The week of memorial events also saw the annual Andrei Sheptytsky medal awarded to Ukrainian writer and dissident Ivan Dziuba, who 50 years ago publicly denounced anti-Semitism and bravely called on the Soviet government to acknowledge the Jewish victims of the Babi Yar massacre.
The scope of the mass shootings that unfolded behind the Iron Curtain remains poorly understood by many Ukrainians, despite the fact that 2.7 million — nearly half of the Holocaust’s victims — perished there.
Some of the last week’s events throughout Ukraine aimed to tackle exactly that.
A UJE sponsored symposium on Babi Yar included special programming for Ukrainian young people, presentations by prominent Holocaust historians, including Timothy Snyder, film screenings and theater productions — all geared in part to address the most painful subject of local collaboration with the Nazi regime.
In a lecture contextualizing the massacre within the wider context of the war, Snyder urged Ukrainians to memorialize its largest mass grave by confronting their past.

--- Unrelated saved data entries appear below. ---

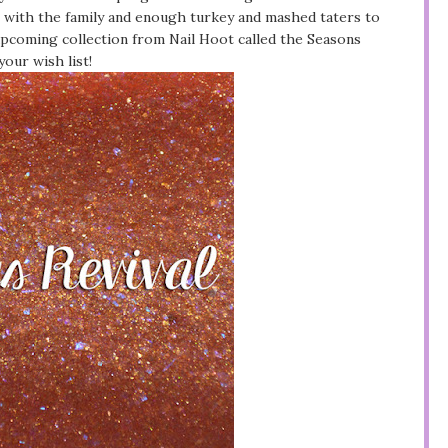
e with the family and enough turkey and mashed taters to
 upcoming collection from Nail Hoot called the Seasons
your wish list!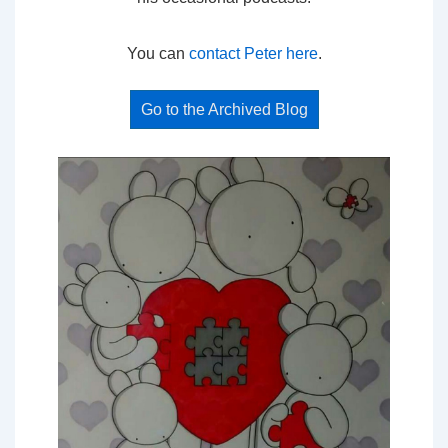
You can
contact Peter here
.
Go to the Archived Blog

“Without accepting responsibility, [Ukraine] risks erasing its own history,” he warned. “No nation can have a healthy grasp of it own history, without grappling with the darker chapters of its own past.”
In a long-overdue gesture, Poroshenko last week announced plans to build a multi-million dollar holocaust museum dedicated to the victims of the Babi Yar massacres in Kiev.
“The creation of the Babi Yar Holocaust Memorial Center is very significant for the whole of humanity,” the president said of the museum that is slated to open in 2021. “This tragedy wasn’t just national, but global, in scope. Such a tragedy must never happen again.”